* YOUR GOAL
Check each line of the records below and collect those holding "present".

* THE INPUT

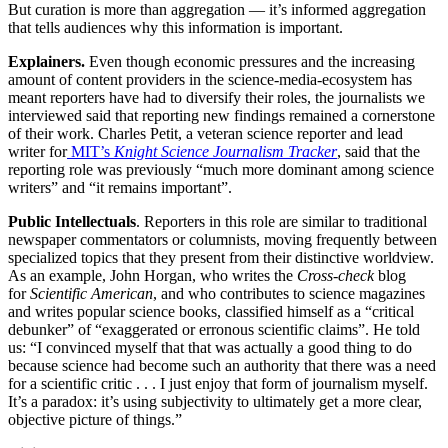
But curation is more than aggregation — it’s informed aggregation
that tells audiences why this information is important.
Explainers.
Even though economic pressures and the increasing
amount of content providers in the science-media-ecosystem has
meant reporters have had to diversify their roles, the journalists we
interviewed said that reporting new findings remained a cornerstone
of their work. Charles Petit, a veteran science reporter and lead
writer for
MIT’s
Knight Science Journalism Tracker
, said that the
reporting role was previously “much more dominant among science
writers” and “it remains important”.
Public Intellectuals
. Reporters in this role are similar to traditional
newspaper commentators or columnists, moving frequently between
specialized topics that they present from their distinctive worldview.
As an example, John Horgan, who writes the
Cross-check
blog
for
Scientific American
, and who contributes to science magazines
and writes popular science books, classified himself as a “critical
debunker” of “exaggerated or erronous scientific claims”. He told
us: “I convinced myself that that was actually a good thing to do
because science had become such an authority that there was a need
for a scientific critic . . . I just enjoy that form of journalism myself.
It’s a paradox: it’s using subjectivity to ultimately get a more clear,
objective picture of things.”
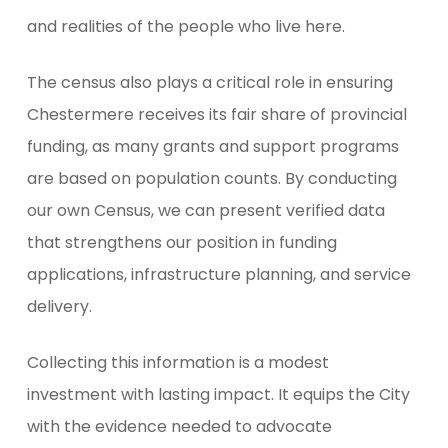
and realities of the people who live here.
The census also plays a critical role in ensuring
Chestermere receives its fair share of provincial
funding, as many grants and support programs
are based on population counts. By conducting
our own Census, we can present verified data
that strengthens our position in funding
applications, infrastructure planning, and service
delivery.
Collecting this information is a modest
investment with lasting impact. It equips the City
with the evidence needed to advocate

* RESPONSE
specialized topics that they present from their distinctive worldview.
our own Census, we can present verified data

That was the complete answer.